[PROVIDED DATA Boundary: Start]

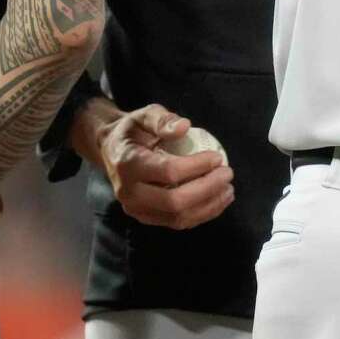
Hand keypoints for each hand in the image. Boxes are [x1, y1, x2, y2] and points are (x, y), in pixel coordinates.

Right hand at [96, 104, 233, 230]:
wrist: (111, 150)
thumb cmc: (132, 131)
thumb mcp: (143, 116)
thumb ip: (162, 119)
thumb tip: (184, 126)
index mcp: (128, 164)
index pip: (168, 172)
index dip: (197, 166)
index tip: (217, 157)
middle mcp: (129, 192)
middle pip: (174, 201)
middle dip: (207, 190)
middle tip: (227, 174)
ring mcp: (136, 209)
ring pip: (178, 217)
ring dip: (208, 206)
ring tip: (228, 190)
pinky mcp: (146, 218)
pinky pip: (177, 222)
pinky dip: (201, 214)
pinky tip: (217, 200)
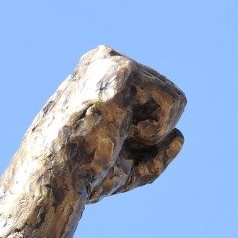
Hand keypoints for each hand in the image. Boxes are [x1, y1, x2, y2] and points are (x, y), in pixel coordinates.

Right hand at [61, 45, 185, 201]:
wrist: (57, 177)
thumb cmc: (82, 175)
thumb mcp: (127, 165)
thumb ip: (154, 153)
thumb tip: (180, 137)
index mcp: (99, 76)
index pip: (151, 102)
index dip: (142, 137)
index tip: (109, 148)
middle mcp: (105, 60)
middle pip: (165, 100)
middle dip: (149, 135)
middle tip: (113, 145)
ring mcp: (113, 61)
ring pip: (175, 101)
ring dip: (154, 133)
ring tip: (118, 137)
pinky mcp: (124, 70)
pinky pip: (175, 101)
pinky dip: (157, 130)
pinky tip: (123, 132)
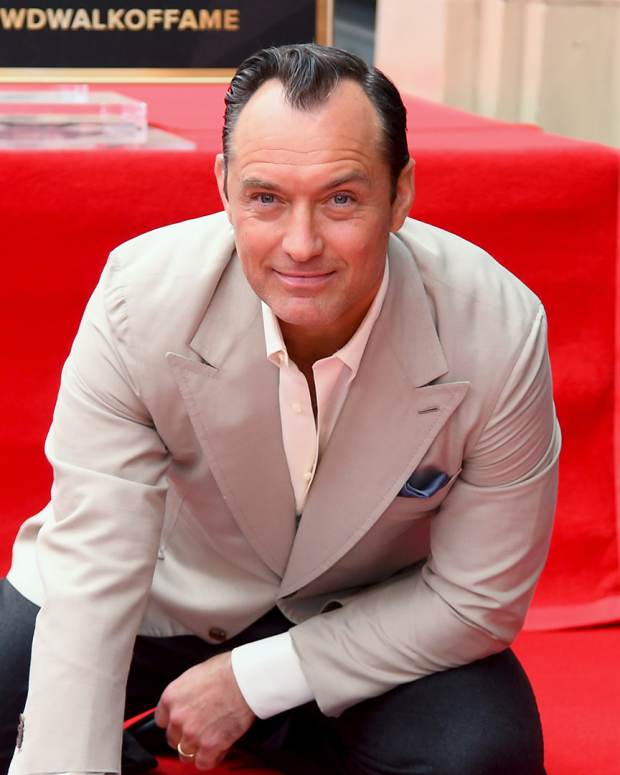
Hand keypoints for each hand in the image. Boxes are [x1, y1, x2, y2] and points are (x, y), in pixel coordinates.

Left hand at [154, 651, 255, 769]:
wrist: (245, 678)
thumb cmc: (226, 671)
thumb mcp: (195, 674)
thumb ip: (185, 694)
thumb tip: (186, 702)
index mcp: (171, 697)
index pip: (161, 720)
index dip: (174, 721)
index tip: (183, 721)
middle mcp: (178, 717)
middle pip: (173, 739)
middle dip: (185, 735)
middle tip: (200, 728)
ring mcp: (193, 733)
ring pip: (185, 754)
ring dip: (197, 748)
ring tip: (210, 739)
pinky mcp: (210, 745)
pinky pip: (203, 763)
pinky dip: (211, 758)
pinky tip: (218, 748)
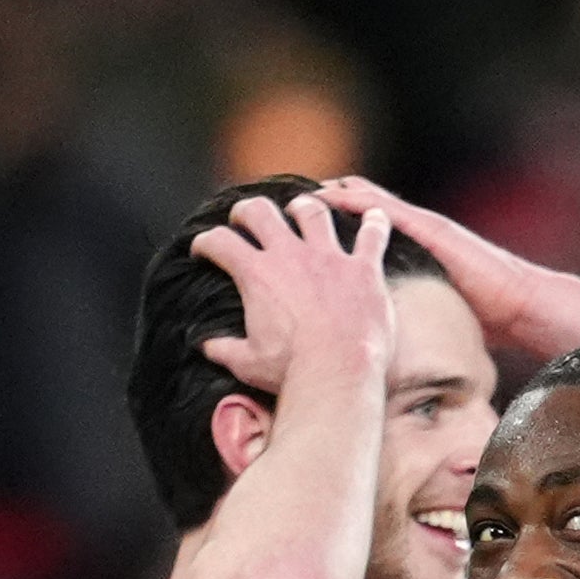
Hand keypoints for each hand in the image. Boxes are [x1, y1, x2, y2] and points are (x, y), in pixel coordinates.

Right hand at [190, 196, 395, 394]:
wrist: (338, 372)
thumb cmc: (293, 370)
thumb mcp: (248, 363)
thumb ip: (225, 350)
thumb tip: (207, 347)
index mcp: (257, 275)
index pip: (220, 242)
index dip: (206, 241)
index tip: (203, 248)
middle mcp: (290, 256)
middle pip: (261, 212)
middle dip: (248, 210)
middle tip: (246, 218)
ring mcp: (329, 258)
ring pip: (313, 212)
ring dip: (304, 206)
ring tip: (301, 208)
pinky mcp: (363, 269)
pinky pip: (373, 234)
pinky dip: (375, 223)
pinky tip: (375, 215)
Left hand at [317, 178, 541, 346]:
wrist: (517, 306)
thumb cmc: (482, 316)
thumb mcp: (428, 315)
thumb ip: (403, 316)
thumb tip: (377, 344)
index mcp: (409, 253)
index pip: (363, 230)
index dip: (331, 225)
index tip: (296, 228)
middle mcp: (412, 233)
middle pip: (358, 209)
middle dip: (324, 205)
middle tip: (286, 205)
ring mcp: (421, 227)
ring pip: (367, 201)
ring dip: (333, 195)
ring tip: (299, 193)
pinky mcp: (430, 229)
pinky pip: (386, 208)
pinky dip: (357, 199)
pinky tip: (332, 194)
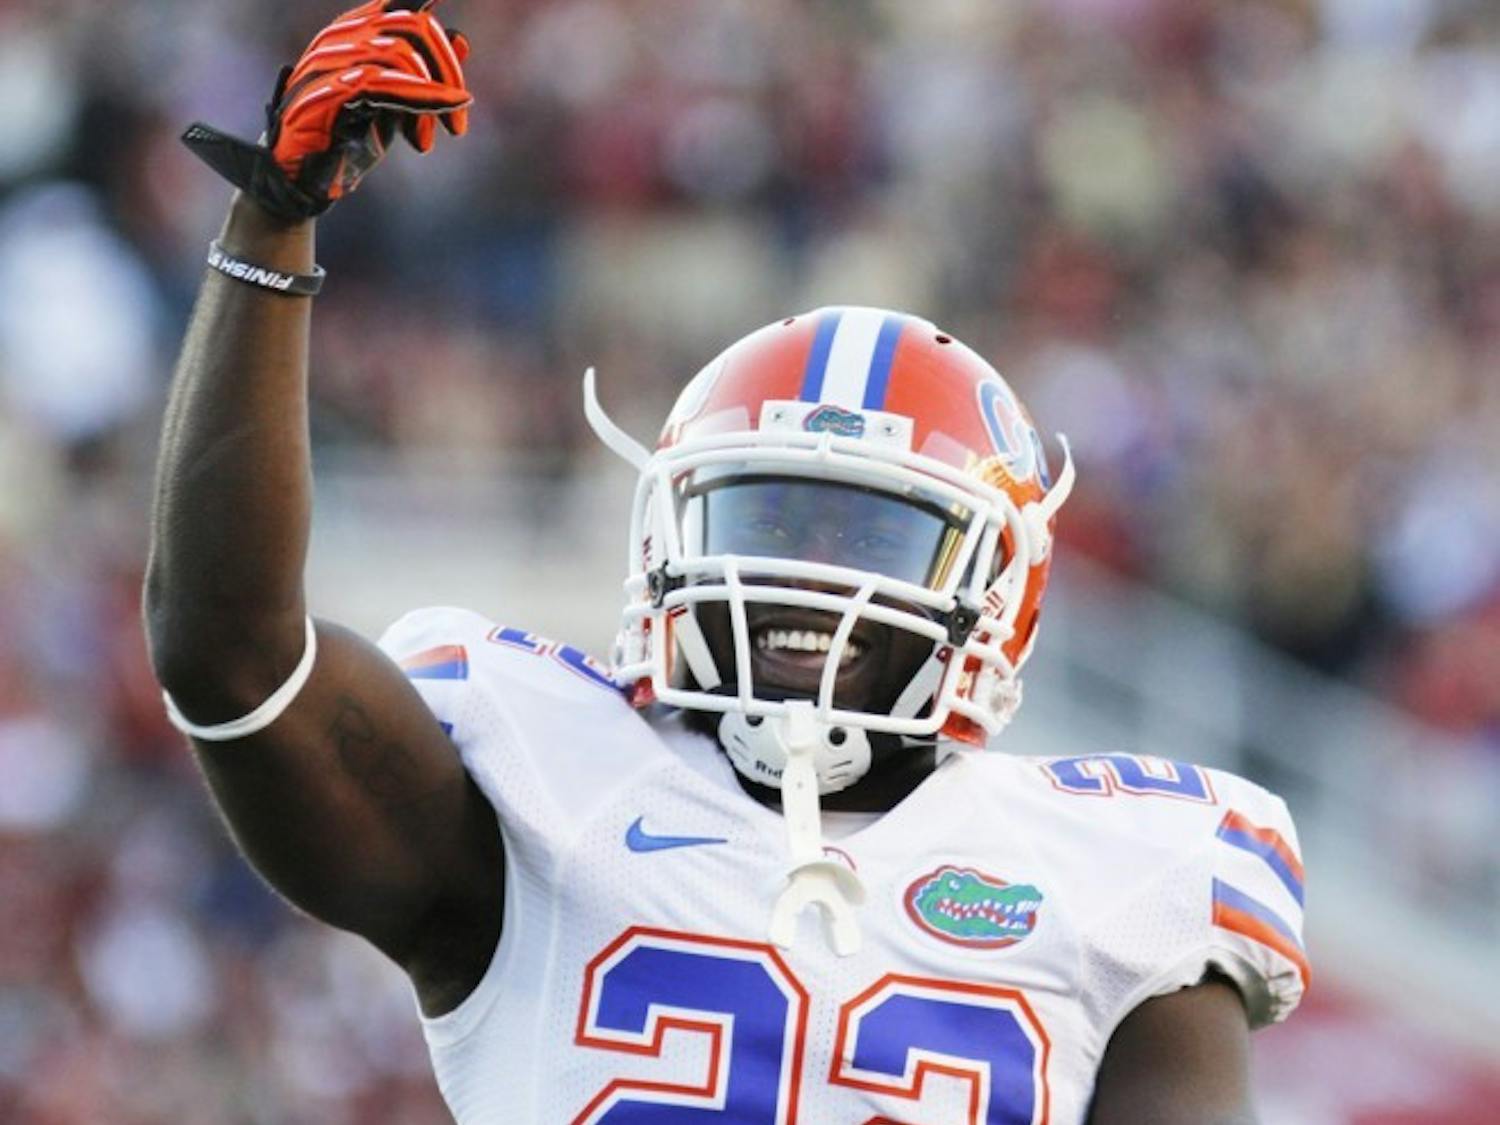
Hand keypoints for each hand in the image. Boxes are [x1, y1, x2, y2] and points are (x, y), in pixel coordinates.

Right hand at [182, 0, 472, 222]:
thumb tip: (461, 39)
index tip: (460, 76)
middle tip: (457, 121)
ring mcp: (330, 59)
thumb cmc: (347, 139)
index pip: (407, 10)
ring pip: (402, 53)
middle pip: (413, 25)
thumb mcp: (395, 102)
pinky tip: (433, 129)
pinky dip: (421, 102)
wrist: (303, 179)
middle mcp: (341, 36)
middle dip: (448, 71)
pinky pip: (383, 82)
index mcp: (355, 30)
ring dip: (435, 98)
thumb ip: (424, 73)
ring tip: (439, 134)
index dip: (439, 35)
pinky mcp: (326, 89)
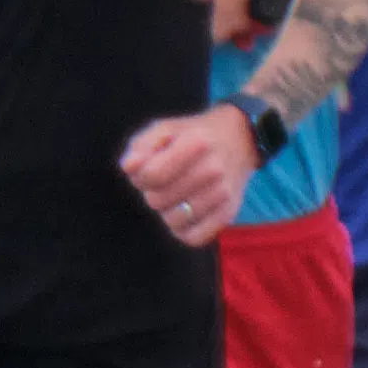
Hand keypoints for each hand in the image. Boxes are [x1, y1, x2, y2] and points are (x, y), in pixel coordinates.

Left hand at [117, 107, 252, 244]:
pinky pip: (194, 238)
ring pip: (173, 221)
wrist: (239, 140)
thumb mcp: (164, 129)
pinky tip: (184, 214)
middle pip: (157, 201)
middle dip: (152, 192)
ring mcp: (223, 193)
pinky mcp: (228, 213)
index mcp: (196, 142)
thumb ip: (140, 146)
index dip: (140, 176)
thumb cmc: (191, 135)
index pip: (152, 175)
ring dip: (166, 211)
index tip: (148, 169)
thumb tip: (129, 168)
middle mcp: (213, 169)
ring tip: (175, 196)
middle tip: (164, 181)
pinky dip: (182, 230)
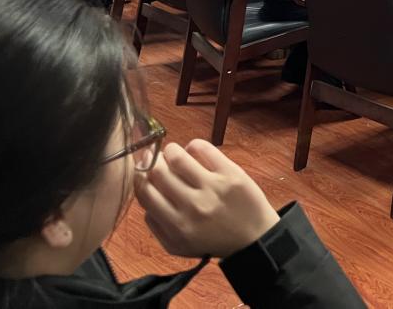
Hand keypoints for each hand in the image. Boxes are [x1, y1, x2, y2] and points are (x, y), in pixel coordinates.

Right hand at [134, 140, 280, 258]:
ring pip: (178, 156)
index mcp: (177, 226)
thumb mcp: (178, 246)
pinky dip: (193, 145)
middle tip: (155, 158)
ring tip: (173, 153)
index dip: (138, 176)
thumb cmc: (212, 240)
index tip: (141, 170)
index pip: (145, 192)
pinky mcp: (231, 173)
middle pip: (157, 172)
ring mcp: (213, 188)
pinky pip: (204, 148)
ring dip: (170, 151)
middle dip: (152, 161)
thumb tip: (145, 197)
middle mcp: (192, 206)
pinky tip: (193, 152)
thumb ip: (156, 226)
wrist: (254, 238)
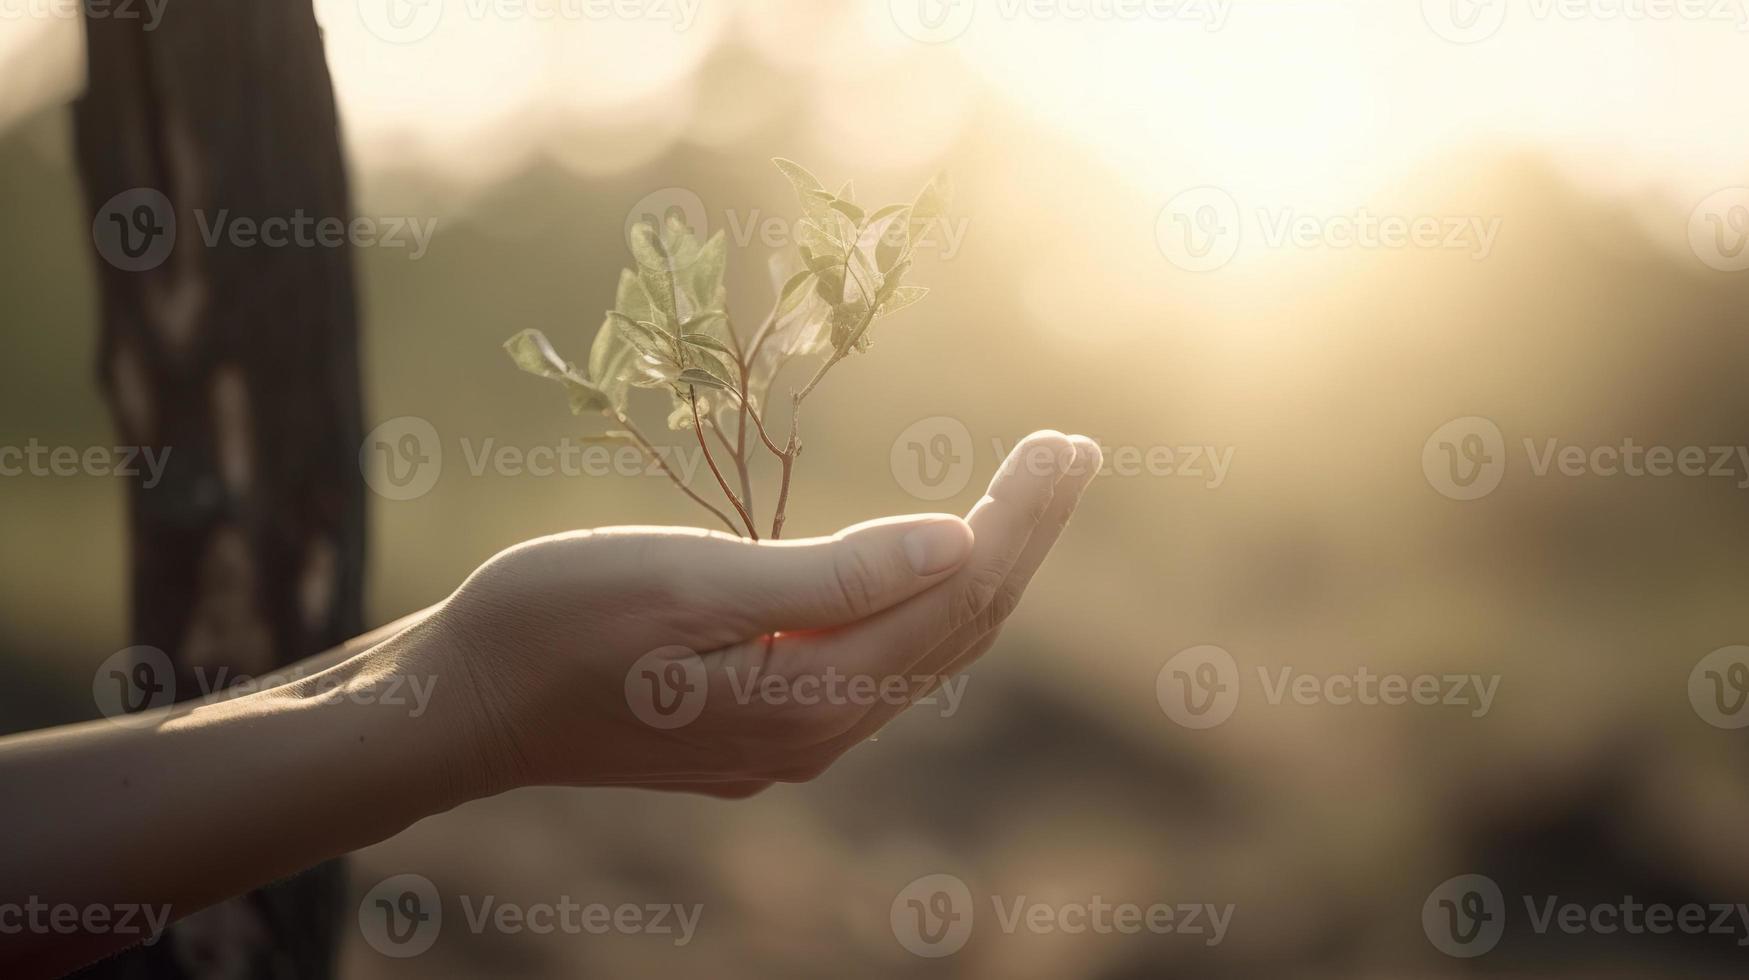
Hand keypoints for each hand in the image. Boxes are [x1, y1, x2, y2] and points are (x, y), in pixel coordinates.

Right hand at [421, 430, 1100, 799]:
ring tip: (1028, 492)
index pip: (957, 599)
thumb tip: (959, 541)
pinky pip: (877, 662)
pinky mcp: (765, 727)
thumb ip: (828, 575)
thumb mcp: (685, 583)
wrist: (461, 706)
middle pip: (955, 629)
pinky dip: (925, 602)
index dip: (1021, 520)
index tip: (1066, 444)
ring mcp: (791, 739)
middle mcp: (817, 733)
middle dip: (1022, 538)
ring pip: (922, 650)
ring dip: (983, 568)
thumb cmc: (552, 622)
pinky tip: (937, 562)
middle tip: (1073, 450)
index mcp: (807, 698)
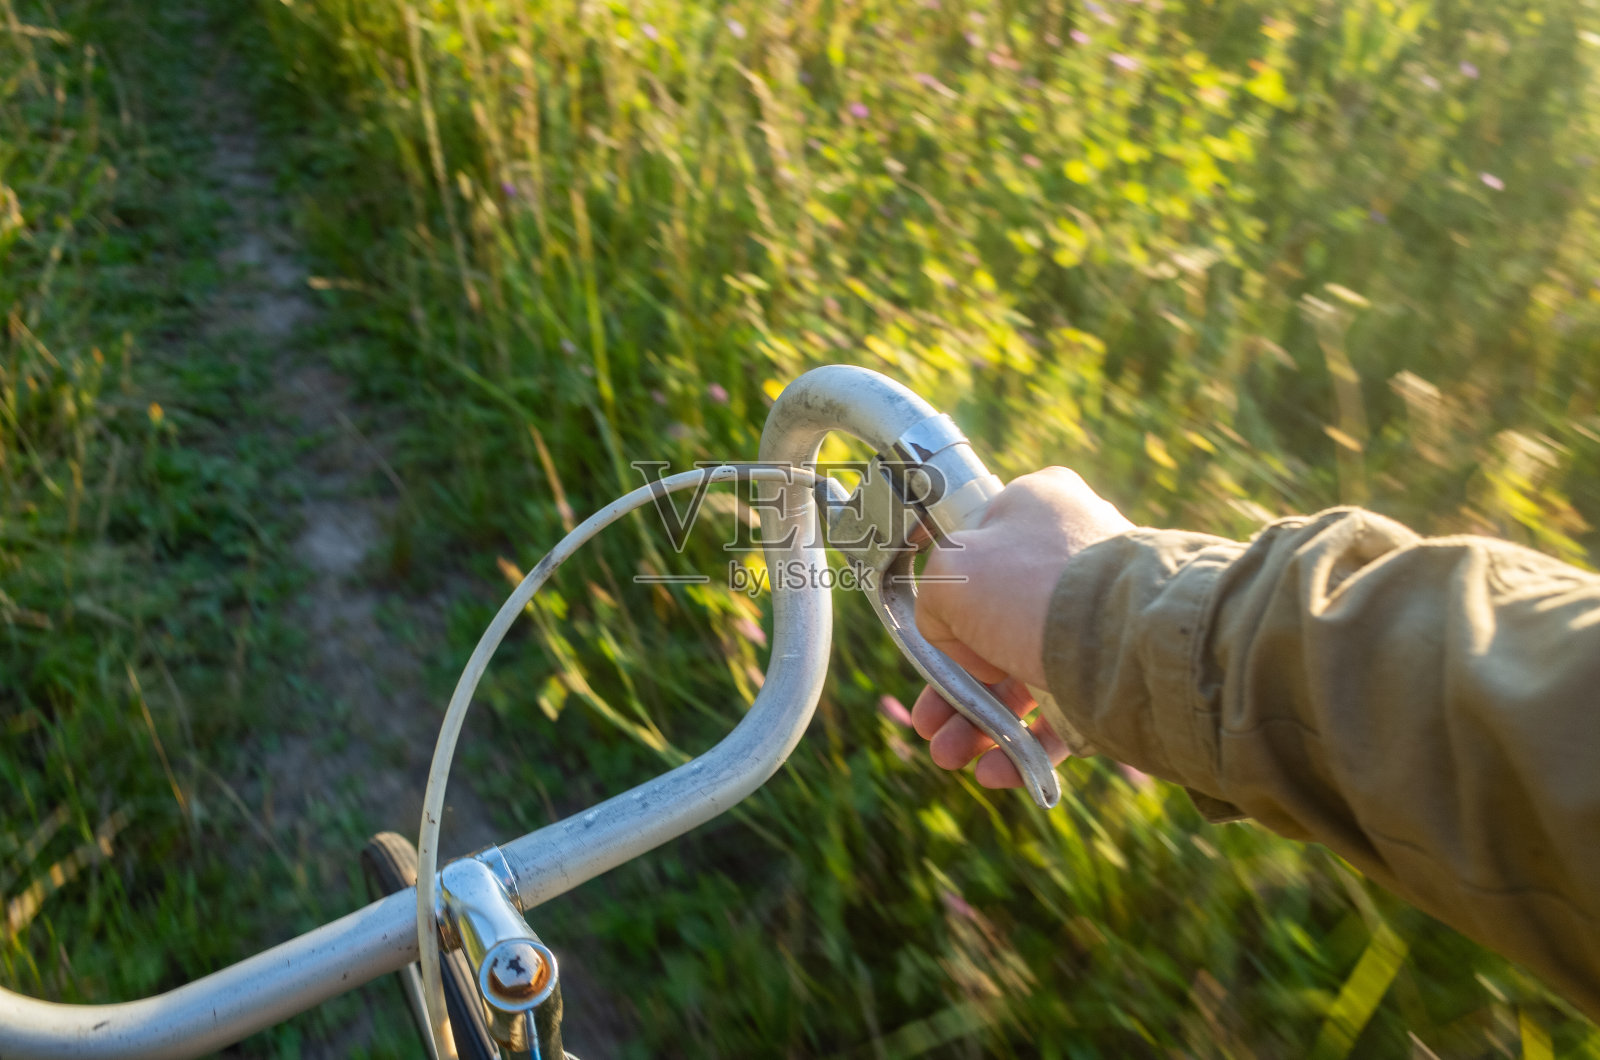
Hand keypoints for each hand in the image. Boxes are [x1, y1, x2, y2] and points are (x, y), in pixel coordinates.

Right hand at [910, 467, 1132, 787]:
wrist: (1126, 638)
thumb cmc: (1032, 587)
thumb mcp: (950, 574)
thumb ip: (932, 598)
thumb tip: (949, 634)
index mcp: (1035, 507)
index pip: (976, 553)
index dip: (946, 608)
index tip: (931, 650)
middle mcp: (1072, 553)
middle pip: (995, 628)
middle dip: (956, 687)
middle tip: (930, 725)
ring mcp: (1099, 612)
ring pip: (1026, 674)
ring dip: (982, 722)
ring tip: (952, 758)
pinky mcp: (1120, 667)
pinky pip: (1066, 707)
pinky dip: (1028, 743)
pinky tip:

[PROVIDED DATA Boundary: End]

* [WHAT THE TASK REQUIRES]
Only the lines starting at the one with "pinky mcp: (430, 229)" and ending at the one with "wrist: (254, 238)" should be printed, each exactly as it appears in the material above; the pictures are to be omitted.

* [ANSWER FOR THIS EXERCISE]
pinky mcp: (430, 229)
pinky pip: (386, 208)
pinky dip: (357, 199)
pinky tip: (332, 194)
Hand keypoints for each hand in the image. Boxes are [x1, y1, x2, y2] and points are (x, y), in pixel coordinates.

Right hand at [182, 0, 472, 222]:
thumb tip: (461, 39)
index tip: (460, 76)
middle tip: (457, 121)
ring mcp: (330, 59)
thumb cmc: (347, 139)
index pip: (407, 10)
ring pip: (402, 53)
middle pip: (413, 25)
thumb mcp: (395, 102)
pinky tip: (433, 129)
pinky dip: (421, 102)
wrist: (303, 179)
middle mcp: (341, 36)
middle dip: (448, 71)
pinky pip: (383, 82)
index mcp: (355, 30)
ring dip: (435, 98)
thumb ip: (424, 73)
ring tip: (439, 134)
index dip: (439, 35)
pinky mcp: (326, 89)
Hand keypoints for each hand in the image. Boxes are [x1, y1, x2, y2] and points are (x, y), in pixel coordinates.

Left hand at [117, 107, 252, 244]:
pinky pip: (194, 238)
ring pip: (173, 221)
wrist: (239, 140)
thumb mcp: (164, 129)
pinky tip: (184, 214)
middle pip: (157, 201)
middle dip: (152, 192)
ring mcp: (223, 193)
pinky mcp: (228, 213)
index mcp: (196, 142)
thumb ip: (140, 146)
index dip: (140, 176)
thumb cmc: (191, 135)
index pip: (152, 175)
ring dip: (166, 211)
index tip: (148, 169)
thumb tip: (129, 168)
middle mcp: (213, 169)
ring tip: (175, 196)
middle tip: (164, 181)
pinky dip: (182, 230)
Hand keypoints for each hand in the image. Boxes are [x1, y1, x2, y2] and points are (x, y), in pixel coordinates.

Right hand at [134, 140, 280, 258]:
ring pip: (178, 156)
index mcp: (177, 226)
thumb mcp: (178, 246)
pinky dip: (193, 145)
middle tip: (155, 158)
ring tip: (173, 153)
index dip: (138, 176)
thumb cmc: (212, 240)
index tip: (141, 170)
index pip: (145, 192)
pinky mcp: (231, 173)
middle pip: (157, 172)
ring mcp: (213, 188)
pinky pip: (204, 148)
ring dip: (170, 151)
middle dip: (152, 161)
thumb tip: (145, 197)
middle mcp: (192, 206)
pinky tip: (193, 152)
thumb ip: (156, 226)
wrist: (254, 238)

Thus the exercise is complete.